[What to produce]
Your answer is the lines below, exactly, from the one that contains "right elbow: (1057, 768, 3)" through the one that contains "right ankle: (1025, 1463, 1)", both included.

[Material for this task]
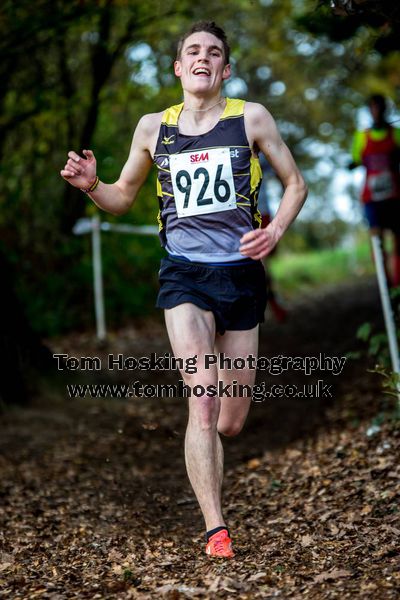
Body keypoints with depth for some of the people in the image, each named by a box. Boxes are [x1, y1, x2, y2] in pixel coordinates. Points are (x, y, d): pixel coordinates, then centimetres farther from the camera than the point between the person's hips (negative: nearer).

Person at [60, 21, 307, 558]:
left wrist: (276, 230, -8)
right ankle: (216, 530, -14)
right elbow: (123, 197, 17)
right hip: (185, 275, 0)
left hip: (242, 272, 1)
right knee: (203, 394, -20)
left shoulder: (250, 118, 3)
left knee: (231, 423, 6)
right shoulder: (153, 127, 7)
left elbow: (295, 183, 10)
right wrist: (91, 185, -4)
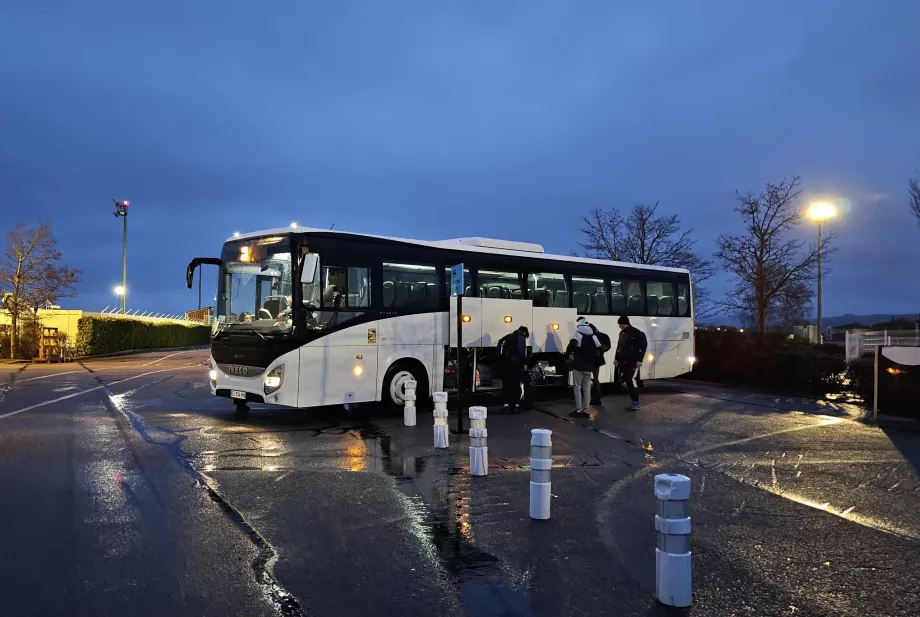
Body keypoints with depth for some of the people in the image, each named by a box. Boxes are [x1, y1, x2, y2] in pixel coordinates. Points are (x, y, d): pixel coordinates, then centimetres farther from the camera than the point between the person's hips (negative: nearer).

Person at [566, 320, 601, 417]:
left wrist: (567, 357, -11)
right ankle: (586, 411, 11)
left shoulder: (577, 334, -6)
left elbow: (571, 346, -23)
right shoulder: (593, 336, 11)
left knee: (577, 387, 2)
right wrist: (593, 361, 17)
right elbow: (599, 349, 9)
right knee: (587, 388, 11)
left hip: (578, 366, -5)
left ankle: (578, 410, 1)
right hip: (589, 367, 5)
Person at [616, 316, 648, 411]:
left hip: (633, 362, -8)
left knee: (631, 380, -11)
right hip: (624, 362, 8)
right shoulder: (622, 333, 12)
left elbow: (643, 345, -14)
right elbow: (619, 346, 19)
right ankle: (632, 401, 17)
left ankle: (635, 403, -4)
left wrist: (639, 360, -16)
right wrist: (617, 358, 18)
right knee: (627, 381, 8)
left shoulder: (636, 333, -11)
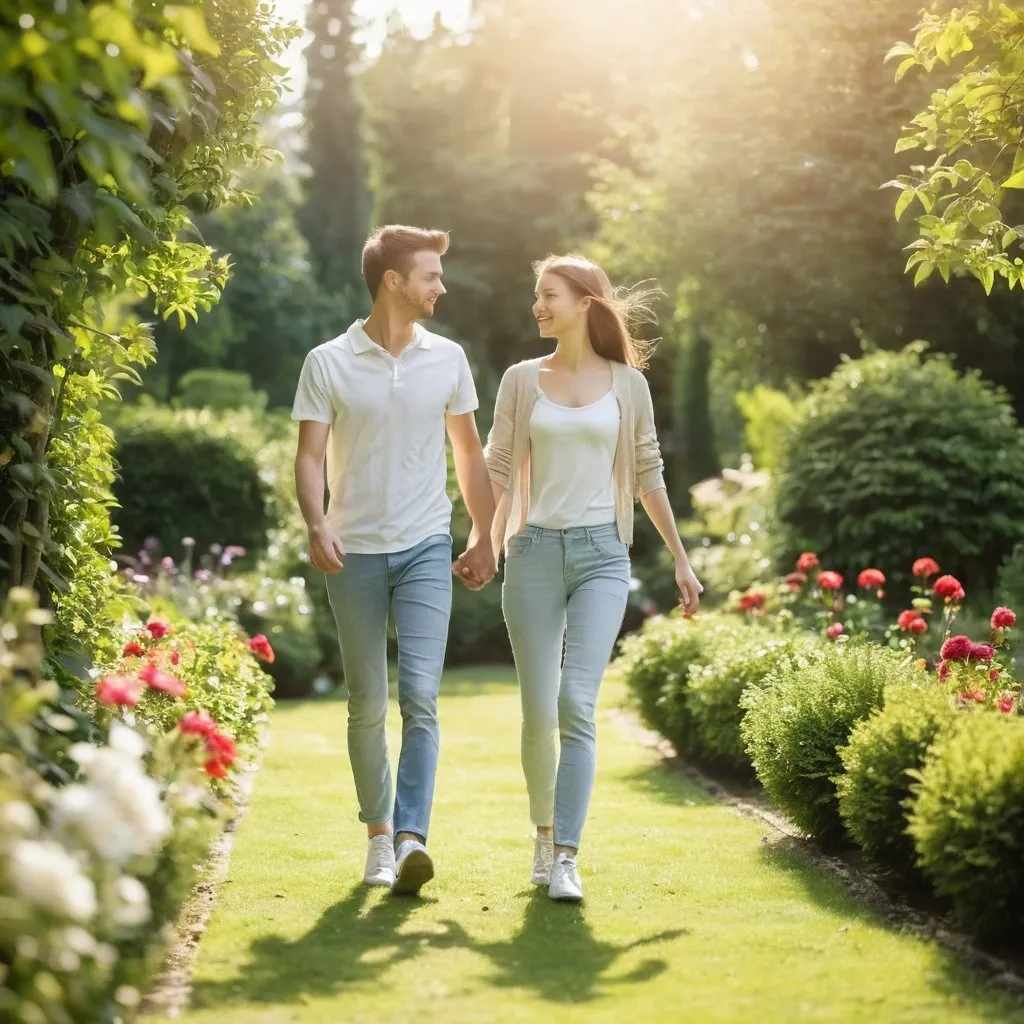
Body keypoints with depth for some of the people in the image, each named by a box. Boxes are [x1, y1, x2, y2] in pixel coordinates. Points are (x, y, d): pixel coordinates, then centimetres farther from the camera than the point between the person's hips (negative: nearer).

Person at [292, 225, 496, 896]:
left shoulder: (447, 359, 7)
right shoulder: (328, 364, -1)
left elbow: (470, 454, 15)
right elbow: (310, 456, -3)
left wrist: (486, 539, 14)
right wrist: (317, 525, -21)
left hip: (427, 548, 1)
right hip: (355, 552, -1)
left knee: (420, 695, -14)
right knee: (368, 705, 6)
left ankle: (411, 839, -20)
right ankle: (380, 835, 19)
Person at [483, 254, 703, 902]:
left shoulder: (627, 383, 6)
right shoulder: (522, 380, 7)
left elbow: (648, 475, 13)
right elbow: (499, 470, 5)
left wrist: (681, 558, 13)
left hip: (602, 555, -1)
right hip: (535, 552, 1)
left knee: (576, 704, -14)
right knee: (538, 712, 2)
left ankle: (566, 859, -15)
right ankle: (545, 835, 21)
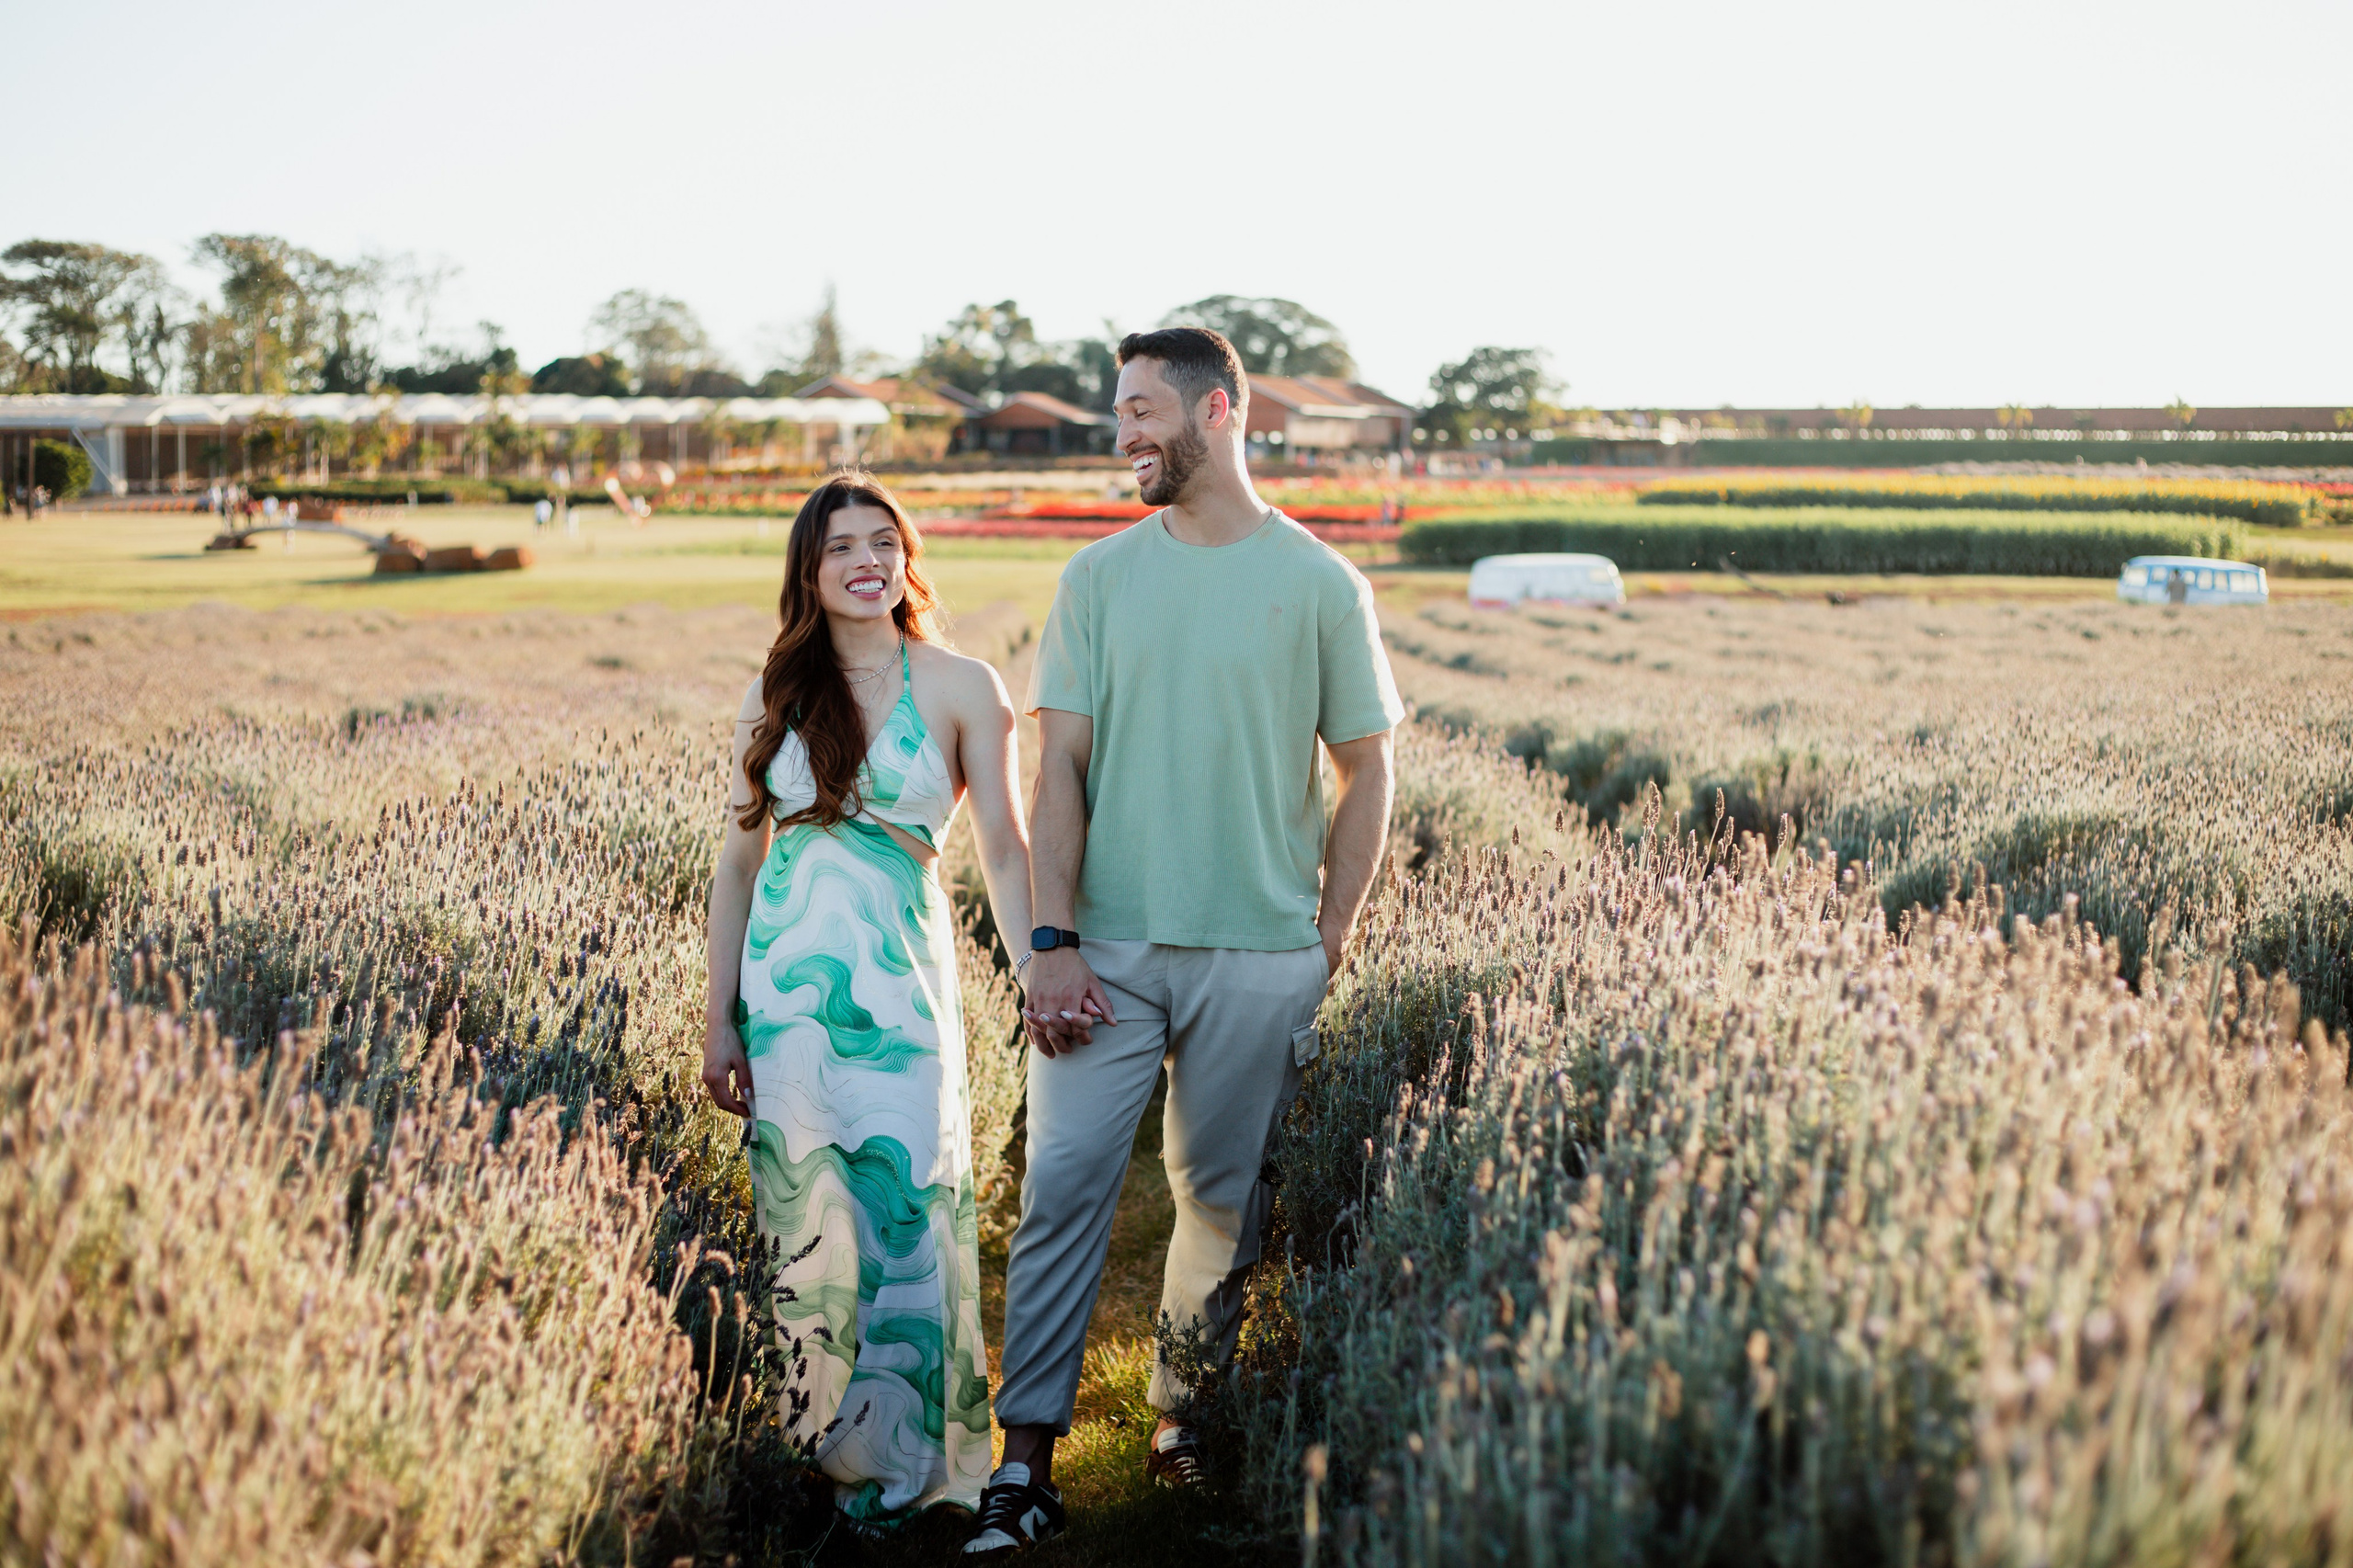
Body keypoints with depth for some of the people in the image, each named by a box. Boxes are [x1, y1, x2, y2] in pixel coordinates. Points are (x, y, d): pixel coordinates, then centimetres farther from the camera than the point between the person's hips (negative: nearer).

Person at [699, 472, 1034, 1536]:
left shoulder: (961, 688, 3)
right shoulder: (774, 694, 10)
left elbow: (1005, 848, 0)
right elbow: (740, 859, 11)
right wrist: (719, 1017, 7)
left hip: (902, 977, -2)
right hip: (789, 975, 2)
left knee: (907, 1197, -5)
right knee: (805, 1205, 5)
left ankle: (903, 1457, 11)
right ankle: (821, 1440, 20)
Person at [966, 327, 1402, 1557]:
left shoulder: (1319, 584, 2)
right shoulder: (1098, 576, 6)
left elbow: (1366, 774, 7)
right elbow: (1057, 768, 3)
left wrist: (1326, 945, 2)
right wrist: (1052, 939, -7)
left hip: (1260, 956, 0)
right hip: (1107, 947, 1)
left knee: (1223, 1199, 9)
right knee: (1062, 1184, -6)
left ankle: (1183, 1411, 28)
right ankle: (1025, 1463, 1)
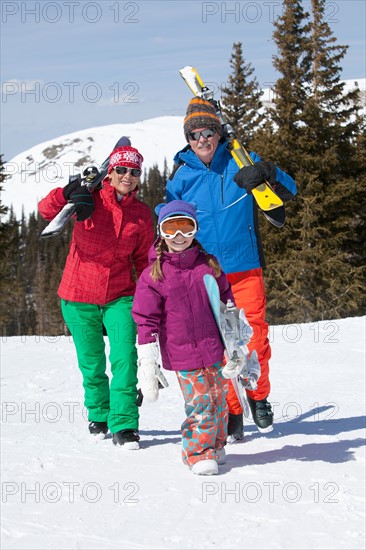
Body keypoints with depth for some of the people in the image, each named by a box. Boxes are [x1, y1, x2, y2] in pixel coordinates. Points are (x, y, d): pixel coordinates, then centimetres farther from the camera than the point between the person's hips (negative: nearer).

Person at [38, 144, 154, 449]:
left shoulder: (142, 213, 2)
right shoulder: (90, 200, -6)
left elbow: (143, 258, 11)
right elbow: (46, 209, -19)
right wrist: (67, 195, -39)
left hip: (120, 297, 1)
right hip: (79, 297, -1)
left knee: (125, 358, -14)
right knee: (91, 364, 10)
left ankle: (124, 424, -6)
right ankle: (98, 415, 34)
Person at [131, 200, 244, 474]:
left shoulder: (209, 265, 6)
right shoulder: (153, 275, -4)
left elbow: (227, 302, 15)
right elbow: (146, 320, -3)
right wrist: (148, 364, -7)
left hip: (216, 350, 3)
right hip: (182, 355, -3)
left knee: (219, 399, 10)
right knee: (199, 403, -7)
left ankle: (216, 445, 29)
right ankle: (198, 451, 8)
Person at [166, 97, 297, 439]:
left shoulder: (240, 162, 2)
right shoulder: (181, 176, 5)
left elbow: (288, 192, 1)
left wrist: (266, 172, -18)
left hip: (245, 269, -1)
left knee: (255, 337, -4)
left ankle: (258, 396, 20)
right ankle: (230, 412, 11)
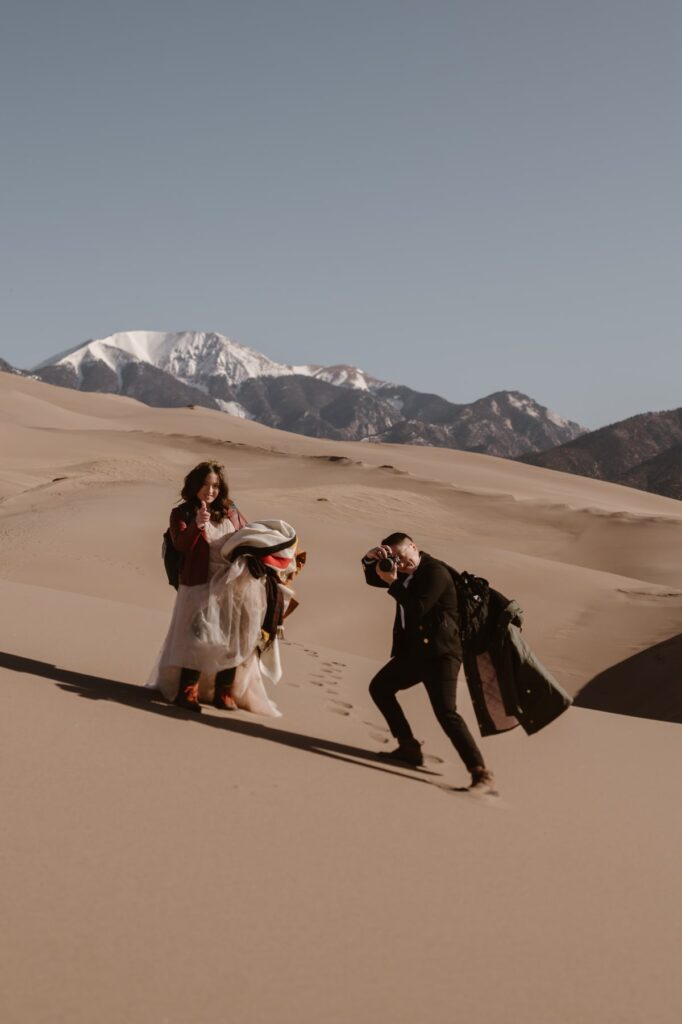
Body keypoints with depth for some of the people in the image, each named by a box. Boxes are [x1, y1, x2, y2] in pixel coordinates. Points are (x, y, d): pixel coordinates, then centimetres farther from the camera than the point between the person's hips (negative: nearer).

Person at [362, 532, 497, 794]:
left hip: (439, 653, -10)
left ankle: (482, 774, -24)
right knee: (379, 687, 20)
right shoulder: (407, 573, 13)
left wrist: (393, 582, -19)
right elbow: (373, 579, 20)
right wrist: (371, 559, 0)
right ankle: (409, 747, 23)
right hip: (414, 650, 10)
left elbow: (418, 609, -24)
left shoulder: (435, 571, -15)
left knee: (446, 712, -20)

[Answer box]
right elbow: (1057, 768, 3)
left wrist: (1326, 945, 2)
right wrist: (1052, 939, -7)
left hip: (1260, 956, 0)
right hip: (1107, 947, 1)
left knee: (1223, 1199, 9)
right knee: (1062, 1184, -6)
left ankle: (1183, 1411, 28)
right ankle: (1025, 1463, 1)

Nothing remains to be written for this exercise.